Jest przy tym dużo dystansu, wyważonych żartów. Autorka stara się rozszerzyć swoją perspektywę, stara się spojrzeć na siebie z pewnego oddalenia. Patrzy na świat z niezwykłą czułością, co podkreślają jej sensualne metafory. Uważność na otaczającą ją rzeczywistość łączy z ironią, krytycznym myśleniem.
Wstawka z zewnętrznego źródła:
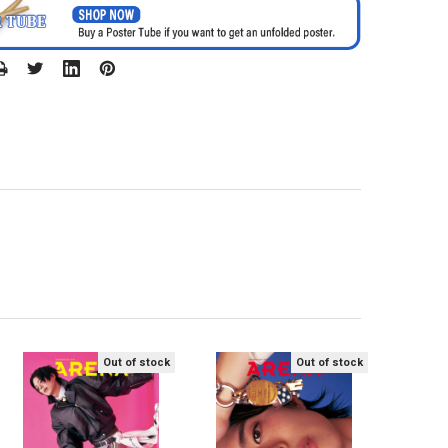
Out of stock
Out of stock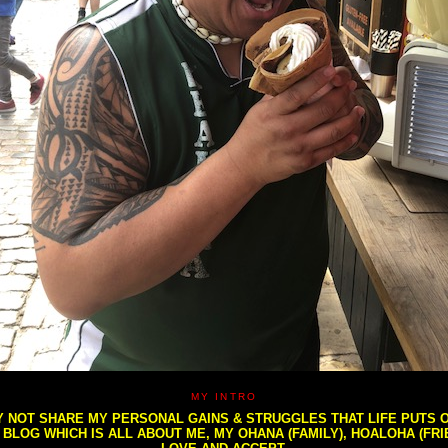
MY INTRO
NOT SHARE MY PERSONAL GAINS & STRUGGLES THAT LIFE PUTS OU
S BLOG WHICH IS ALL ABOUT ME, MY OHANA (FAMILY), HOALOHA (FR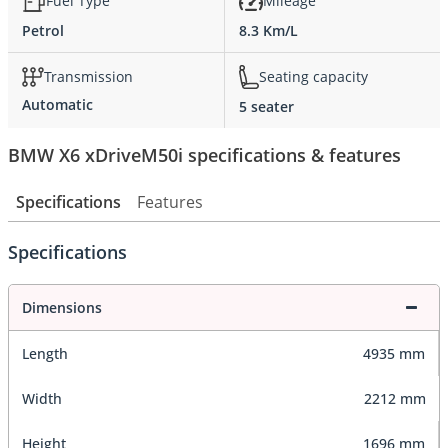
Fuel Type
Mileage
Petrol
8.3 Km/L
Transmission
Seating capacity
Automatic
5 seater
BMW X6 xDriveM50i specifications & features
Specifications
Features
Specifications
Dimensions
Length
4935 mm
Width
2212 mm
Height
1696 mm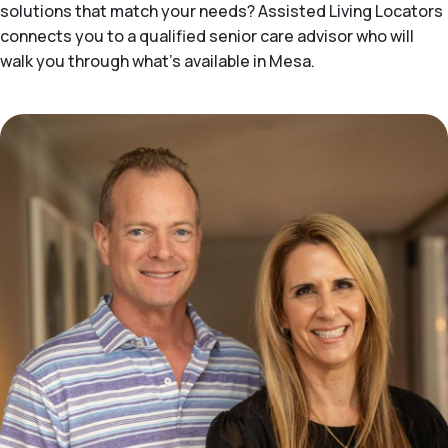
solutions that match your needs? Assisted Living Locators
connects you to a qualified senior care advisor who will
walk you through what's available in Mesa.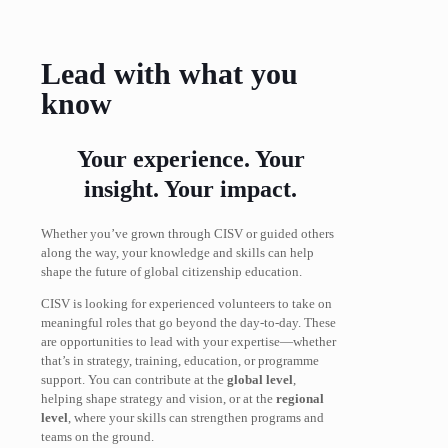
Lead with what you
know
Your experience. Your
insight. Your impact.
Whether you’ve grown through CISV or guided others
along the way, your knowledge and skills can help
shape the future of global citizenship education.
CISV is looking for experienced volunteers to take on
meaningful roles that go beyond the day-to-day. These
are opportunities to lead with your expertise—whether
that’s in strategy, training, education, or programme
support. You can contribute at the
global level
,
helping shape strategy and vision, or at the
regional
level
, where your skills can strengthen programs and
teams on the ground.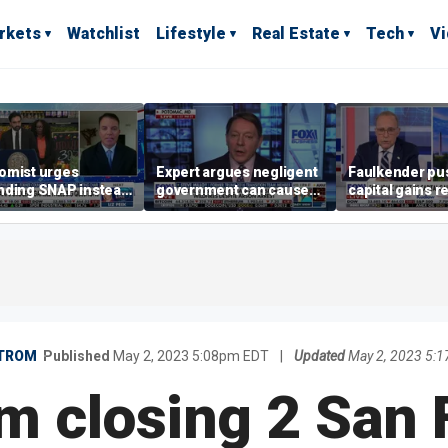
rkets
Watchlist
Lifestyle
Real Estate
Tech
V
omist urges
Expert argues negligent
Faulkender pu
nding SNAP instead
government can cause
capital gains r
ening city grocery
extreme weather events,
beat the Biden 
es
not climate change
tax
TROM
Published
May 2, 2023 5:08pm EDT
|
Updated
May 2, 2023 5:
m closing 2 San 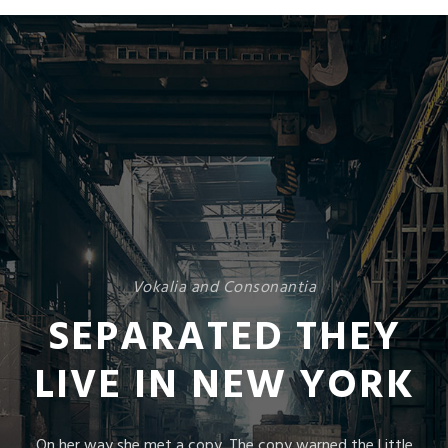
Vokalia and Consonantia
SEPARATED THEY
LIVE IN NEW YORK
On her way she met a copy. The copy warned the Little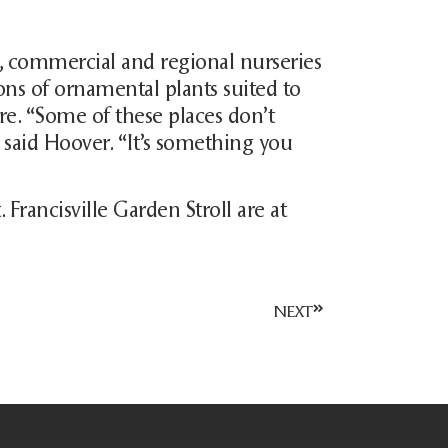
m, commercial and regional nurseries
tions of ornamental plants suited to
re. “Some of these places don’t
” said Hoover. “It’s something you
 Francisville Garden Stroll are at
NEXT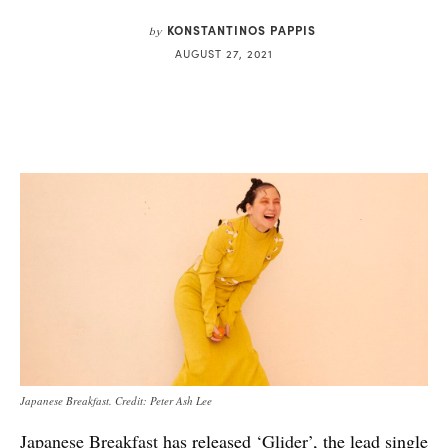
KONSTANTINOS PAPPIS
by
AUGUST 27, 2021
Japanese Breakfast. Credit: Peter Ash Lee
Japanese Breakfast
has released
‘Glider’
, the lead single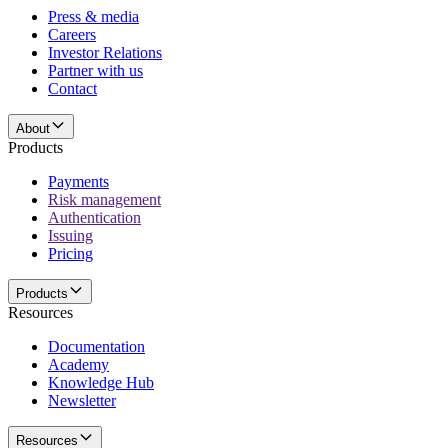
Press & media
Careers
Investor Relations
Partner with us
Contact
About
Products
Payments
Risk management
Authentication
Issuing
Pricing
Products
Resources
Documentation
Academy
Knowledge Hub
Newsletter
Resources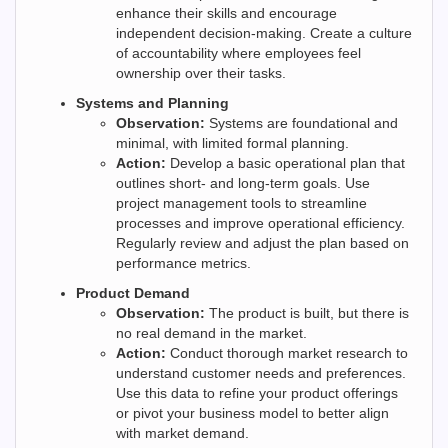
enhance their skills and encourage
independent decision-making. Create a culture
of accountability where employees feel
ownership over their tasks.
Systems and Planning
Observation:
Systems are foundational and
minimal, with limited formal planning.
Action:
Develop a basic operational plan that
outlines short- and long-term goals. Use
project management tools to streamline
processes and improve operational efficiency.
Regularly review and adjust the plan based on
performance metrics.
Product Demand
Observation:
The product is built, but there is
no real demand in the market.
Action:
Conduct thorough market research to
understand customer needs and preferences.
Use this data to refine your product offerings
or pivot your business model to better align
with market demand.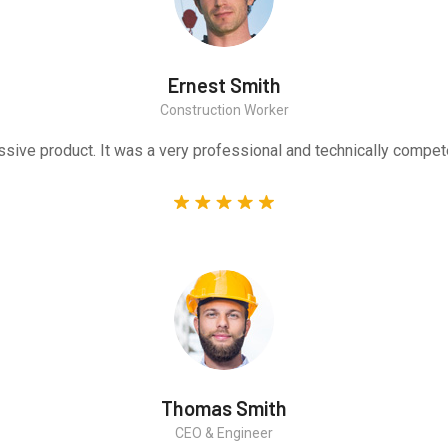
Ernest Smith
Construction Worker
sive product. It was a very professional and technically compet
Thomas Smith
CEO & Engineer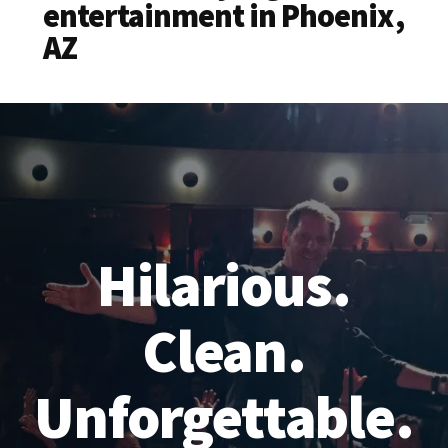
entertainment in Phoenix,
AZ
Hilarious.
Clean.
Unforgettable.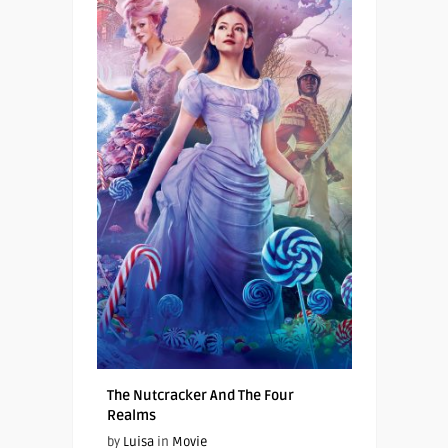
The Nutcracker And The Four
Realms
by
Luisa
in
Movie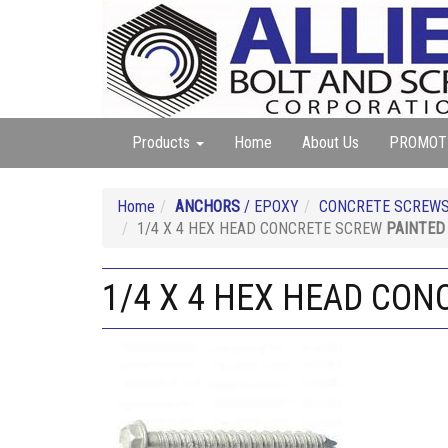
Products
Home
About Us
PROMOT
Home
ANCHORS
/ EPOXY
CONCRETE SCREWS
1/4 X 4 HEX HEAD CONCRETE SCREW
PAINTED
1/4 X 4 HEX HEAD CO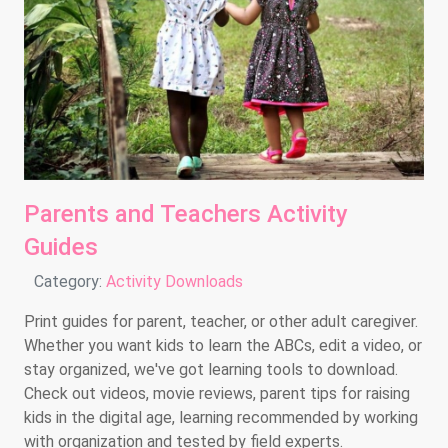
Parents and Teachers Activity
Guides
Details
Category:
Activity Downloads
Print guides for parent, teacher, or other adult caregiver.
Whether you want kids to learn the ABCs, edit a video, or
stay organized, we've got learning tools to download.
Check out videos, movie reviews, parent tips for raising
kids in the digital age, learning recommended by working
with organization and tested by field experts.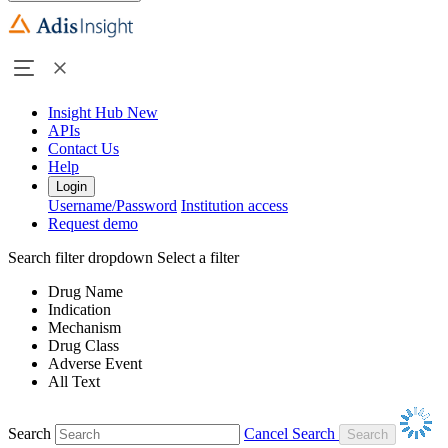
Insight Hub
New
APIs
Contact Us
Help
Login
Username/Password
Institution access
Request demo
Search filter dropdown
Select a filter
Drug Name
Indication
Mechanism
Drug Class
Adverse Event
All Text
Search
Cancel Search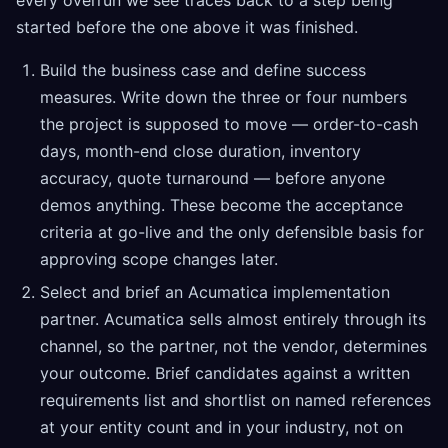
every overrun we see traces back to a step being
started before the one above it was finished.
Build the business case and define success
measures. Write down the three or four numbers
the project is supposed to move — order-to-cash
days, month-end close duration, inventory
accuracy, quote turnaround — before anyone
demos anything. These become the acceptance
criteria at go-live and the only defensible basis for
approving scope changes later.
Select and brief an Acumatica implementation
partner. Acumatica sells almost entirely through its
channel, so the partner, not the vendor, determines
your outcome. Brief candidates against a written
requirements list and shortlist on named references
at your entity count and in your industry, not on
Autorka eksperymentuje z różnymi formami, bawi się językiem, umieszcza dużo gier słownych, tak jakby puszczała oko do odbiorcy i zachęcała do zabawy. Jednak forma absolutnie nie jest przesadzona czy nazbyt skomplikowana; nie ma tam patosu ani sztuczności. Wiersze wydają się niesamowicie osobiste i szczere. A przez to są jednocześnie lekkie i trudne. Jest dużo zachwytu nad światem, nad codziennością, dużo poszukiwania piękna w drobnych rzeczach. Ale jest też dużo o cierpieniu, o kruchości życia. Jednak mimo wszystko przebija z nich nadzieja i wydaje mi się, że nie jest to naiwna nadzieja młodej osoby, ale nadzieja kogoś z bagażem doświadczeń, nadzieja pełna odwagi, by mimo wszystko wierzyć w świat i mimo wszystko patrzeć na niego pozytywnie.

Jej nadzieja pojawia się mimo zła, które widzi, i mimo trudnościom, które ją spotykają. W swojej poezji Aleksandra Cichoń łączy więc poczucie kruchości z siłą w przezwyciężaniu jej. Pisze o poddawaniu się prądom życia i przeciwstawianiu im. Pisze o tym, co najważniejsze i najprostsze, o tym, co osobiste i co uniwersalne.